# Отрывок текста
◇ ◇ ◇ ◇ ◇

Один раз, когда я всплыл на поверхность, чтобы через иллюминаторы рубки проверить свой курс, волна с такой безумной силой ударила в лодку, что почти вся команда попадала с своих мест, и я едва удержался в своей рубке, а сама лодка так затряслась в какой-то ужасной судороге, что мне показалось, что вот-вот она не выдержит и разлетится по частям... Поэтому я быстро поторопился снова нырнуть туда, где было поспокойнее.

Однако долго идти в такой неприятной обстановке было невозможно, нужно было подумать и о чем-нибудь другом, к тому же аккумуляторная батарея у меня была и без того уже довольно сильно разряжена. К счастью, невдалеке находилась бухта, хотя сейчас и открытая для ветра, но не особенно глубокая и с хорошим песчаным грунтом, куда, при желании, и можно было укрыться от непогоды.

Так и сделал - взял курс на эту бухту; когда находился посредине ее на глубине около 18 сажен, остановил машину, почему тотчас вынырнул на поверхность, но вслед за этим немедленно прибавил плавучесть, отчего камнем полетел на дно...

После страшного на поверхности шума и рева волн, на дне нас сразу окружила такая мертвая, гробовая тишина, такая тьма, что даже нам, уже привычным к таким резким переменам, стало как-то жутко. Но все-таки такое сидение на дне я предпочитал пребыванию на любом корабле на поверхности в такую дикую погоду.

Быстро, однако, человек осваивается со всякой обстановкой; несмотря на глубину в 18 сажен, мой экипаж скоро забыл, что он на дне моря, и почувствовал такую потребность в еде, что не было никакой уже возможности удержаться от соблазна пустить в ход электрическую кухню, и вскоре все мы с большим аппетитом принялись за свои пайки...

Был уже седьмой час вечера, когда я стал подумывать и о подъеме на поверхность, так как оставаться на ночь на такой довольно изрядной глубине, и притом на дне, не представлялось особенно соблазнительным, становиться же на подводный якорь тоже не хотелось.

Едва только успел и отдать распоряжения о приготовлении к подъему на поверхность, как вдруг из командирской рубки с бледным, страшным лицом не появился, а буквально выбросился мой боцман, который за минуту до этого влез туда, чтобы опробовать там все приборы. Лицо его выражало такое изумление, такой немой ужас, что у меня чуть не подкосились ноги, я почувствовал, что быстро теряю остатки самообладания.

◇ ◇ ◇ ◇ ◇

# Задания
1/ На какой глубине, согласно отрывку о подводной лодке, была остановлена машина посредине бухты?
2/ Перечислите все приметы бухты, которые приводятся в отрывке о подводной лодке.
3/ Продолжите отрывок о подводной лодке, начиная сразу после его последнего предложения.

# Исходные материалы
◇ ◇ ◇ ◇ ◇

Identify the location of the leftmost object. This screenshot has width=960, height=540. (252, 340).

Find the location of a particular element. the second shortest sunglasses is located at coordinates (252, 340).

◇ ◇ ◇ ◇ ◇

# Ответы к заданиям
1/ Около 18 сажен.

2/ Находилась невдалеке; была открыта для ветра; была не особенно глубокой; имела хороший песчаный грунт.

3/
"Там что-то..."- едва расслышал я его слова; больше ничего он не в состоянии был произнести и только каким-то резким, отчаянным движением указал наверх.

Я собрал в себе все свое мужество и бросился в рубку... Правда, там самообладание вернулось ко мне, но тем не менее зрелище, так ужаснувшее моего испытанного боцмана, поразило и меня,- сквозь иллюминаторы, в темноте, окружающей лодку, виднелся какой-то странный свет... Непрозрачность воды мешала разобрать, откуда он исходил, но было ясно одно: что он несомненно находился где-то невдалеке от нас, впереди лодки.

Первая мысль, что это какое-нибудь морское животное с неведомым источником света, не особенно укладывалась в моей голове, поэтому оставалось одно жуткое предположение - не находилась ли возле нас по соседству какая-нибудь таинственная подводная лодка...

Когда я оправился от первого острого и всепоглощающего впечатления, я решил немедленно подняться на поверхность, хотя бы наверху ревел самый ужасный ураган.

По счастью, когда мы всплыли на поверхность, погода уже немного улеглась.

Когда я вылетел на верхнюю палубу, а за мной и мой боцман, все еще бледный, мы оба остановились как вкопанные, и я почувствовал, как постепенно краска смущения стала покрывать мое лицо, и вслед за этим мы оба почти одновременно вдруг разразились громким смехом; наше внимание было сосредоточено на носу лодки, где мы неожиданно заметили причину нашего невольного на дне ужаса - на штаге почему-то горели опознавательные фонари...{11}

Вероятно, боцман, когда был в рубке, нечаянно для себя включил их, за что первый же и был так жестоко наказан.

Удивительно, насколько, однако, тяжело отзывается на нервной системе продолжительное плавание под водой; достаточно другой раз какой-нибудь мелочи в подводном царстве, чтобы вызвать целую бурю суеверного страха и неожиданной тревоги, от которых так недалеко и до несчастия...

4-го октября.

Сегодня утром вернулся я наконец к своему отряду, который стоит сейчас в бухте невдалеке от порта.

Теперь наш отряд представляет уже солидную флотилию из целой серии подводных лодок и одного транспорта, который служит для нас нашей главной мастерской, где исправляются все повреждения лодок, нашим складом, где находится на хранении все лишнее имущество отряда, общей нашей "кают-компанией" и, наконец, общим жильем, поэтому этот последний и получил у нас название "мамаши подводных лодок".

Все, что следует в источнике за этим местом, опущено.